The research team also deployed four submerged ocean buoys
attached to metal sleds with sensors to measure the wave activity
at different depths in the shallow coastal waters, comparing wave
power with the shoreline fetch. The team attached temperature
sensors to the buoy mooring lines to monitor seawater temperatures,
which have been warming in recent summers due to increased solar
radiation, he said.
When the sea ice is further from the shore, currents from the
Beaufort and Chukchi seas transport warmer water to the coastline,
said Anderson. While the temperature hovers around 45 degrees
during the summer months, the shallow coastal water warmed to as
much as 59 degrees during the 2007 field season -- the same year
the largest loss of summer Arctic sea was recorded, he said.
As the ice wedges cut down through the polygon blocks, the
surface soil above them -- which thaws each summer -- is pushed up
slightly, forming small ridges that eventually surround each
polygon, said Anderson. Small ponds form above individual polygons
during the summer months as the surface ice and snow melts,
providing habitat for migrating birds that feed and breed along the
Beaufort Sea coastline.
"This is an important habitat for birds and other wildlife,"
said Anderson. "One of the concerns we have is that some larger
ponds and lakes located slightly further inland may begin draining
into the sea as the shoreline continues to recede."

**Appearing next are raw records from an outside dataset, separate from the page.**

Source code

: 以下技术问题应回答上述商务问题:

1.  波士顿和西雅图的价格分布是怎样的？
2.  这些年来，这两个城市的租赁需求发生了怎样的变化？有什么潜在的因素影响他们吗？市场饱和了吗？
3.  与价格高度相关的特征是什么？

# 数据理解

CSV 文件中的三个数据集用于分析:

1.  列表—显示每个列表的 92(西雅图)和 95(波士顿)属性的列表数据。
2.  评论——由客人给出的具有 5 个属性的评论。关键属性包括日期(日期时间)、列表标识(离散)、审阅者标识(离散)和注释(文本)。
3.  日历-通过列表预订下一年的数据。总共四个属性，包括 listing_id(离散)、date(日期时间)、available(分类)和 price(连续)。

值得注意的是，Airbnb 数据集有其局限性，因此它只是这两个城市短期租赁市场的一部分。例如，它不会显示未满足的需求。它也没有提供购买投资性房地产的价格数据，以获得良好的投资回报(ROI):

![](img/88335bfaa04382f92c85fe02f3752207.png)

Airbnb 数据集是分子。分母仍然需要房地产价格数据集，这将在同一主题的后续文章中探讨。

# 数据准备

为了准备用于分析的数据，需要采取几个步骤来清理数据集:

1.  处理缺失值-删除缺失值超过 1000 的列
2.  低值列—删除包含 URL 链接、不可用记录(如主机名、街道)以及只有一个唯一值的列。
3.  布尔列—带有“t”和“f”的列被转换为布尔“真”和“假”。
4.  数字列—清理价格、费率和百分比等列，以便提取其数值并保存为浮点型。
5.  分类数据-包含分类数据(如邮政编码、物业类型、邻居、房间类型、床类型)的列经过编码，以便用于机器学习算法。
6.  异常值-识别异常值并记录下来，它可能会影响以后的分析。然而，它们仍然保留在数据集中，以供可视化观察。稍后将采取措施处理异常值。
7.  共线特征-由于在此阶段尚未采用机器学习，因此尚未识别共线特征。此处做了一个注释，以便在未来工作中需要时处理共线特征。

While there are no towns adjacent to the specific study area,
coastal erosion threatens abandoned military and petroleum
infrastructure, he said. Coastal erosion occurs at similar sites
elsewhere along Alaska's coastline. Bank stabilization measures
using sandbags, for example, have been undertaken at the Alaskan
town of Kaktovik on the Beaufort Sea in an attempt to slow the
problem.
According to a 2009 CU-Boulder study, Arctic sea ice during the
annual September minimum is now declining at a rate of 11.2 percent
per decade. Only 19 percent of the ice cover was more than two
years old -- the least ever recorded in the satellite record and
far below the 1981-2000 summer average of 48 percent.